A long silence before Cody sighed. “Suzanne told me if I said those things, she’d go out with me.”
“Are you kidding me?” Sailor’s hands fisted. “You’re blaming your fiancée?”
“I was just going to break up with Ísa when Suzanne… when she told me she wanted me, but Suzanne has this thing against Ísa.”
Because Ísa was blindingly beautiful in both body and spirit. Something Suzanne’s jealous little mind couldn’t handle. “And you went along with this plan to hurt Ísa, hurt the girl you were supposed to love? What the fuck kind of man are you?”
Cody looked up with a befuddled frown. “I didn’t know she was your sister.”
That was when Sailor decided there really was no point to the conversation. Instead, he said, “This is for Ísa.”
And then he punched Cody.
15
Ísa the Barracuda
THE MAN HAD A GLASS jaw. He crumpled to the asphalt with a whimper.
Sitting up afterward, his suit jacket torn at the elbow and his hair no longer so flawlessly combed, Cody cradled his jaw as blood poured from his nose. “What the fuck?” Pinching his nostrils shut, he tilted back his head. “You punched me.” The words came out whiningly nasal.
Sailor flexed, then fisted his hands. “Tell me you didn’t deserve that.”
Going pale when he lowered his head and saw Sailor’s hands, Cody gulped. “Jesus. Yeah, yeah I did.” Weirdly, the words actually sounded genuine.
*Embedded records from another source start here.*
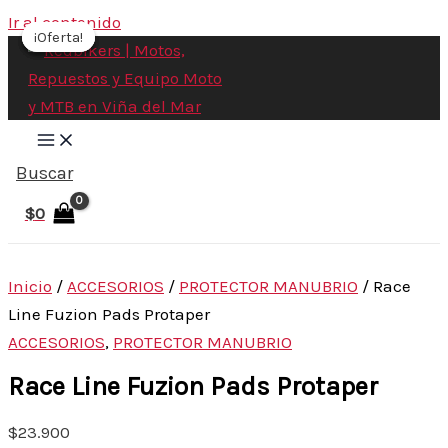
Ir al contenido
¡Oferta!
¡Oferta!
¡Oferta!
¡Oferta!
Buscar
$
0
Inicio
/
ACCESORIOS
/
PROTECTOR MANUBRIO
/ Race
Line Fuzion Pads Protaper
ACCESORIOS
,
PROTECTOR MANUBRIO
Race Line Fuzion Pads Protaper
$
23.900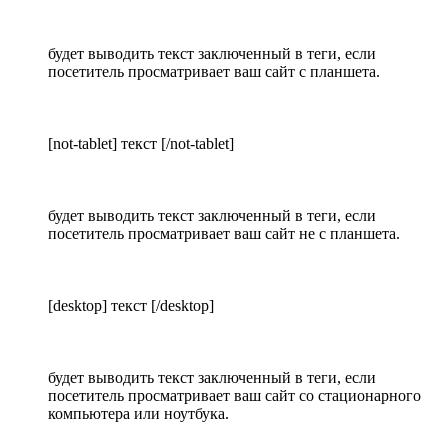
будет выводить текст заключенный в теги, если
посетитель просматривает ваш сайт с планшета.
[not-tablet] текст [/not-tablet]
будет выводить текст заключенный в теги, если
посетитель просматривает ваш сайт не с планшета.
[desktop] текст [/desktop]
будет выводить текст заключенный в теги, если
посетитель просматривает ваш сайт со стационарного
компьютера или ноутбука.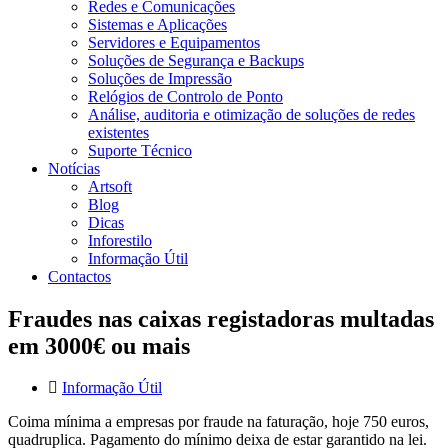
Redes e Comunicações
Sistemas e Aplicações
Servidores e Equipamentos
Soluções de Segurança e Backups
Soluções de Impressão
Relógios de Controlo de Ponto
Análise, auditoria e otimização de soluções de redes
existentes
Suporte Técnico
Notícias
Artsoft
Blog
Dicas
Inforestilo
Informação Útil
Contactos
Fraudes nas caixas registadoras multadas
em 3000€ ou mais
Informação Útil
Coima mínima a empresas por fraude na faturação, hoje 750 euros,
quadruplica. Pagamento do mínimo deixa de estar garantido na lei.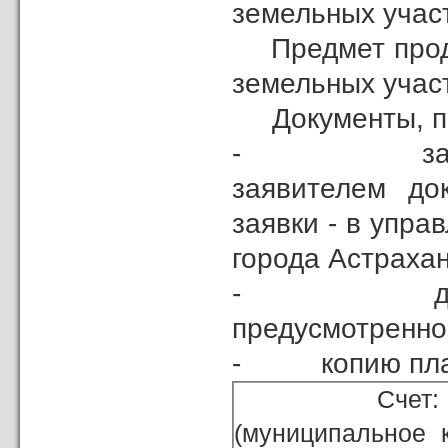
земельных учас
Предмет прода
земельных учас
Документы, пре
- заявка на
заявителем до
заявки - в упр
города Астрахани
- договор о
предусмотренно
- копию плате
Счет: управле
(муниципальное 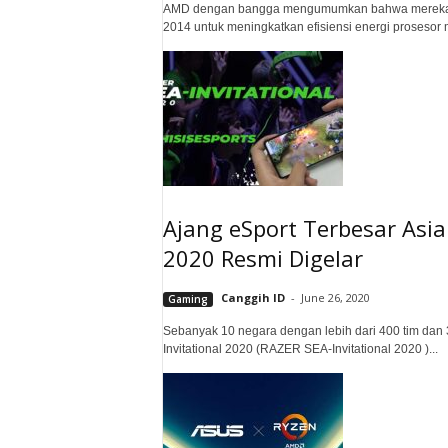
AMD dengan bangga mengumumkan bahwa mereka telah
2014 untuk meningkatkan efisiensi energi prosesor m
Ajang eSport Terbesar Asia
2020 Resmi Digelar
Canggih ID
-
June 26, 2020
Gaming
Sebanyak 10 negara dengan lebih dari 400 tim dan 3
Invitational 2020 (RAZER SEA-Invitational 2020 )...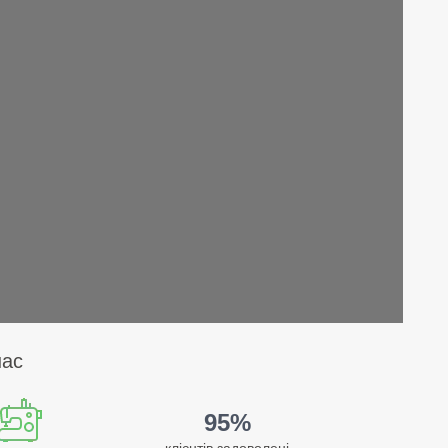
нас
95%
клієнтів задоволені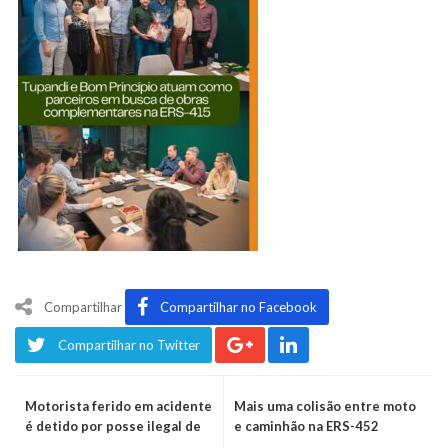
Compartilhar
Compartilhar no Facebook
Compartilhar no Twitter
Motorista ferido em acidente
Mais uma colisão entre moto
é detido por posse ilegal de
e caminhão na ERS-452
arma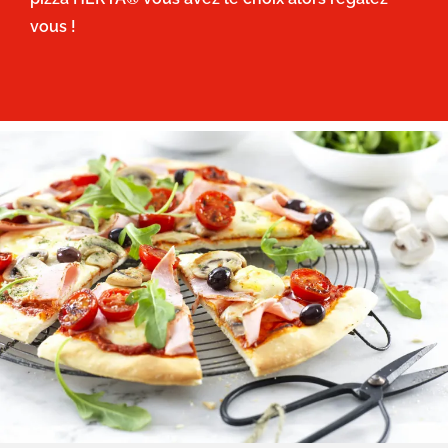
vous !
Image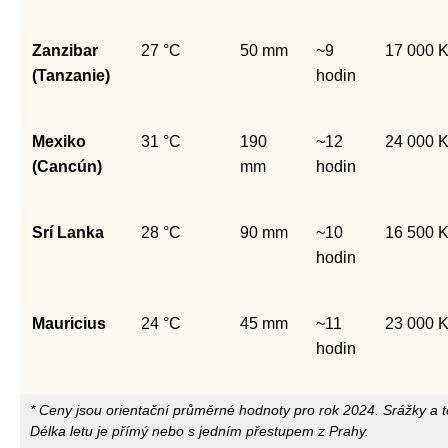
Zanzibar
27 °C
50 mm
~9
17 000 
(Tanzanie)
hodin
Mexiko
31 °C
190
~12
24 000 
(Cancún)
mm
hodin
Srí Lanka
28 °C
90 mm
~10
16 500 
hodin
Mauricius
24 °C
45 mm
~11
23 000 
hodin
* Ceny jsou orientační průměrné hodnoty pro rok 2024. Srážky a 
Délka letu je přímý nebo s jedním přestupem z Prahy.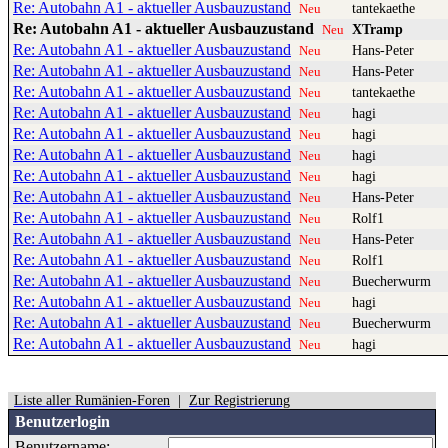
Re: Autobahn A1 - aktueller Ausbauzustand
tantekaethe
Neu
Re: Autobahn A1 - aktueller Ausbauzustand
XTramp
Neu
Re: Autobahn A1 - aktueller Ausbauzustand
Hans-Peter
Neu
Re: Autobahn A1 - aktueller Ausbauzustand
Hans-Peter
Neu
Re: Autobahn A1 - aktueller Ausbauzustand
tantekaethe
Neu
Re: Autobahn A1 - aktueller Ausbauzustand
hagi
Neu
Re: Autobahn A1 - aktueller Ausbauzustand
hagi
Neu
Re: Autobahn A1 - aktueller Ausbauzustand
hagi
Neu
Re: Autobahn A1 - aktueller Ausbauzustand
hagi
Neu
Re: Autobahn A1 - aktueller Ausbauzustand
Hans-Peter
Neu
Re: Autobahn A1 - aktueller Ausbauzustand
Rolf1
Neu
Re: Autobahn A1 - aktueller Ausbauzustand
Hans-Peter
Neu
Re: Autobahn A1 - aktueller Ausbauzustand
Rolf1
Neu
Re: Autobahn A1 - aktueller Ausbauzustand
Buecherwurm
Neu
Re: Autobahn A1 - aktueller Ausbauzustand
hagi
Neu
Re: Autobahn A1 - aktueller Ausbauzustand
Buecherwurm
Neu
Re: Autobahn A1 - aktueller Ausbauzustand
hagi
Neu
Liste aller Rumänien-Foren
|
Zur Registrierung
Benutzerlogin
Benutzername: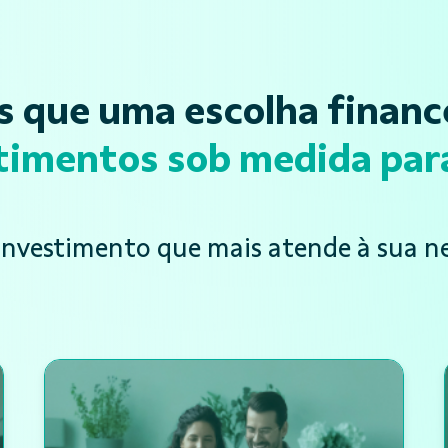
s que uma escolha finance
timentos sob medida par
investimento que mais atende à sua n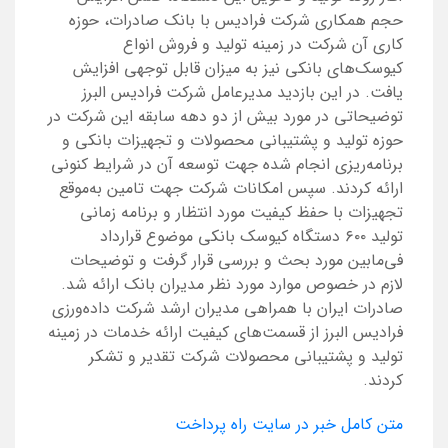
حجم همکاری شرکت فرادیس با بانک صادرات، حوزه
کاری آن شرکت در زمینه تولید و فروش انواع
کیوسک‌های بانکی نیز به میزان قابل توجهی افزایش
یافت. در این بازدید مدیرعامل شرکت فرادیس البرز
توضیحاتی در مورد بیش از دو دهه سابقه این شرکت در
حوزه تولید و پشتیبانی محصولات و تجهیزات بانکی و
برنامه‌ریزی انجام شده جهت توسعه آن در شرایط کنونی
ارائه کردند. سپس امکانات شرکت جهت تامین به‌موقع
تجهیزات با حفظ کیفیت مورد انتظار و برنامه زمانی
تولید ۶۰۰ دستگاه کیوسک بانکی موضوع قرارداد
فی‌مابین مورد بحث و بررسی قرار گرفت و توضیحات
لازم در خصوص موارد مورد نظر مدیران بانک ارائه شد.
صادرات ایران با همراهی مدیران ارشد شرکت داده‌ورزی
فرادیس البرز از قسمت‌های کیفیت ارائه خدمات در زمینه
تولید و پشتیبانی محصولات شرکت تقدیر و تشکر
کردند.
متن کامل خبر در سایت راه پرداخت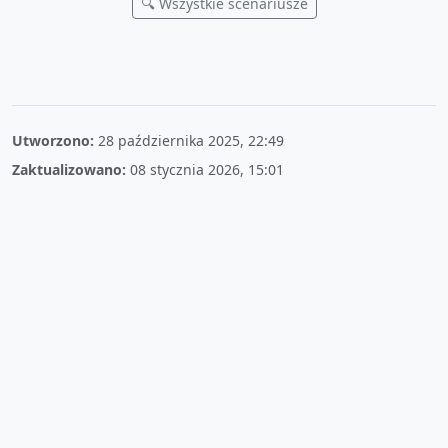
🔍 Wszystkie scenariusze
Utworzono:
28 października 2025, 22:49
Zaktualizowano:
08 stycznia 2026, 15:01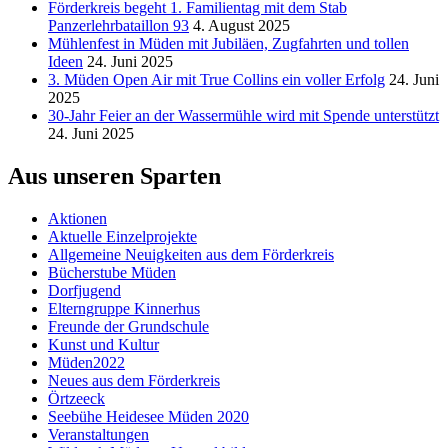
Förderkreis begeht 1. Familientag mit dem Stab
Panzerlehrbataillon 93
4. August 2025
Mühlenfest in Müden mit Jubiläen, Zugfahrten und tollen
Ideen
24. Juni 2025
3. Müden Open Air mit True Collins ein voller Erfolg
24. Juni
2025
30-Jahr Feier an der Wassermühle wird mit Spende unterstützt
24. Juni 2025
Aus unseren Sparten
Aktionen
Aktuelle Einzelprojekte
Allgemeine Neuigkeiten aus dem Förderkreis
Bücherstube Müden
Dorfjugend
Elterngruppe Kinnerhus
Freunde der Grundschule
Kunst und Kultur
Müden2022
Neues aus dem Förderkreis
Örtzeeck
Seebühe Heidesee Müden 2020
Veranstaltungen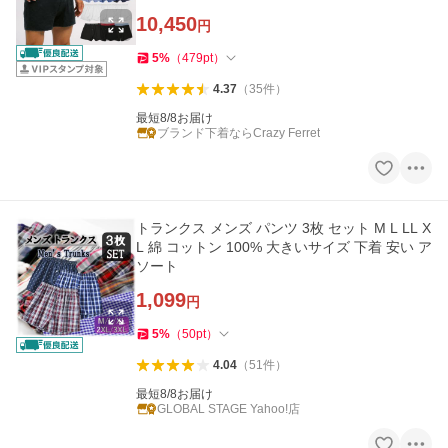
otton Classic Knit
10,450
円
5
%
（
479
pt
）
4.37
（
35
件
）
最短8/8お届け
ブランド下着ならCrazy Ferret
トランクス メンズ パンツ 3枚 セット M L LL X
L 綿 コットン 100% 大きいサイズ 下着 安い ア
ソート
1,099
円
5
%
（
50
pt
）
4.04
（
51
件
）
最短8/8お届け
GLOBAL STAGE Yahoo!店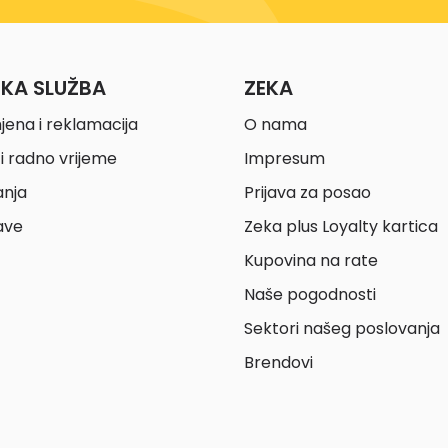
ČKA SLUŽBA
ZEKA
jena i reklamacija
O nama
i radno vrijeme
Impresum
anja
Prijava za posao
ave
Zeka plus Loyalty kartica
Kupovina na rate
Naše pogodnosti
Sektori našeg poslovanja
Brendovi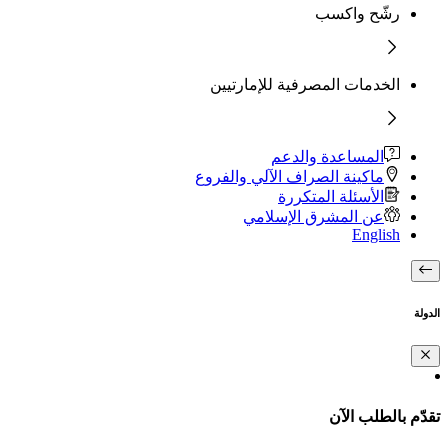
رشّح واكسب
الخدمات المصرفية للإمارتيين
المساعدة والدعم
ماكينة الصراف الآلي والفروع
الأسئلة المتكررة
عن المشرق الإسلامي
English
الدولة
تقدّم بالطلب الآن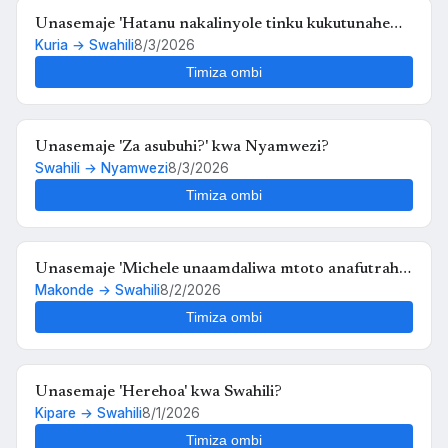
Unasemaje 'Hatanu nakalinyole tinku kukutunahe
Kuria → Swahili
8/3/2026
mula uche kunyankya mute' kwa Swahili?
Timiza ombi
Unasemaje 'Za asubuhi?' kwa Nyamwezi?
Swahili → Nyamwezi
8/3/2026
Timiza ombi
Unasemaje 'Michele unaamdaliwa mtoto anafutrahia'
Makonde → Swahili
8/2/2026
kwa Swahili?
Timiza ombi
Unasemaje 'Herehoa' kwa Swahili?
Kipare → Swahili
8/1/2026
Timiza ombi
Sailor watched as the other man sat up on the concrete with his back against his fancy car and dug around in his jacket. Finding a wadded-up tissue, he tore it up and began to plug his nose.
“I think I made the wrong choice that night, Sailor.” A pitiful moan, the torn tissue sticking out from his nose like a fungal growth. “I’ve been thinking about Ísa for months. Ever since I saw that photo of her on Trevor’s page. She was at some theater event with her mother that Trevor’s cousin put on.”
Sailor had no idea who Trevor was and he didn’t care. “You’re too late,” he said. “I don’t think she’d give you a chance even if you turned up with a truckload of chocolates and diamonds.” The idea of Cody going anywhere near Ísa ever again had him seeing red.